En 2019, 14,4 % des exportations africaines officielles sont allées vers d’autres pays africains, une faible proportion comparée aux 52 % du commerce intra-asiatique et aux 73 % entre les nations européennes la même année, selon Afreximbank, une institution multilatérale de financement du commerce basée au Caire.
« Nous voulons cesser de considérer les droits de douane comme un outil de revenu. Nous voulons que les droits de douane soient un outil de développement industriel », a insisté Wamkele Mene
Des économies d’échelle potentielles
David Luke, qui coordonne la politique commerciale à la Commission économique pour l’Afrique des Nations unies (CEA) a déclaré que les biens échangés en Afrique étaient davantage transformés que les matières premières exportées du continent vers la Chine, l’Inde, l’Europe et d’autres partenaires commerciaux importants.
« Les décideurs politiques ont compris que, bien que limité, le commerce sur le continent est à valeur ajoutée », a-t-il déclaré. « C’est là que se trouvent les emplois, par opposition au commerce avec le reste du monde, qui est essentiellement constitué de marchandises ».
Les experts en commerce ont déclaré que le marché unique offrait également aux investisseurs des économies d’échelle potentielles, leur permettant, en théorie, de fabriquer des marchandises dans un pays et de les exporter en franchise de droits vers l’ensemble du continent. Jeffrey Peprah, directeur général de Volkswagen au Ghana, a annoncé qu’il espérait exporter à terme les voitures assemblées à Accra vers d’autres pays d’Afrique de l’Ouest.
La mise en conformité des lois prendra du temps
Mene a averti qu’il faudrait peut-être des années pour mettre les lois des pays en conformité avec les nouvelles exigences. L’Éthiopie, par exemple, a interdit les investissements étrangers dans son secteur financier, ce qui constitue une violation potentielle des règles de la Zlecaf, a-t-il affirmé.
En conséquence, le secrétariat pourrait voir déferler une vague de contestations juridiques émanant des pays au nom de leurs entreprises, a-t-il assuré.
« Je ne dis pas que les pays doivent se précipiter pour régler leurs différends.
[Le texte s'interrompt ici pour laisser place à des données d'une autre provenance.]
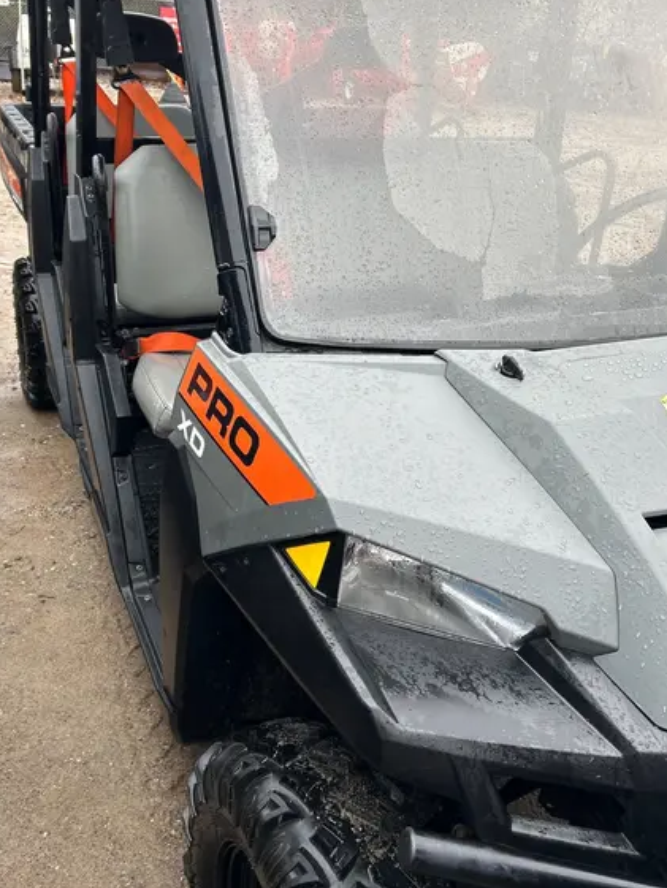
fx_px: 873
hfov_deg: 41.8
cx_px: 315
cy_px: 398
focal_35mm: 34
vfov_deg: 53.8
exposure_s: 1/121
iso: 40
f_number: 1.5
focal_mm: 5.7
Tout ce que je dis, c’est que s’ils le font, la jurisprudence apportera de la clarté à l’ensemble du droit commercial que nous avons développé sous la forme de cet accord ».
Établir une plateforme commerciale panafricaine
Pour que l’accord fonctionne, un diplomate occidental a déclaré que la Zlecaf doit profiter aux producteurs des petits pays pauvres ainsi qu’à ceux des régions plus industrialisées du continent. De nombreux pays voient la zone de libre-échange comme un moyen de stimuler leurs exportations, mais peu d’entre eux ont adopté le corollaire qui consiste à importer davantage.
M. Mene a expliqué que le secrétariat travaillait avec Afreximbank pour établir une plateforme commerciale panafricaine afin de permettre aux petites entreprises de commercer efficacement à travers les frontières et dans différentes devises. « Souvent, dans les accords commerciaux, les grands gagnants sont les pays déjà industrialisés et les grandes entreprises qui peuvent accéder aux nouveaux marchés littéralement du jour au lendemain », a-t-il déclaré.
Si la Zlecaf crée trop de perdants et pas assez de gagnants, M. Mene a déclaré qu’il pourrait y avoir un retour de bâton contre le libre-échange comme cela s’est produit aux États-Unis et dans certaines parties de l’Europe. Alors les Africains aussi concluraient, a-t-il dit, que « ces accords commerciaux ne fonctionnent pas ».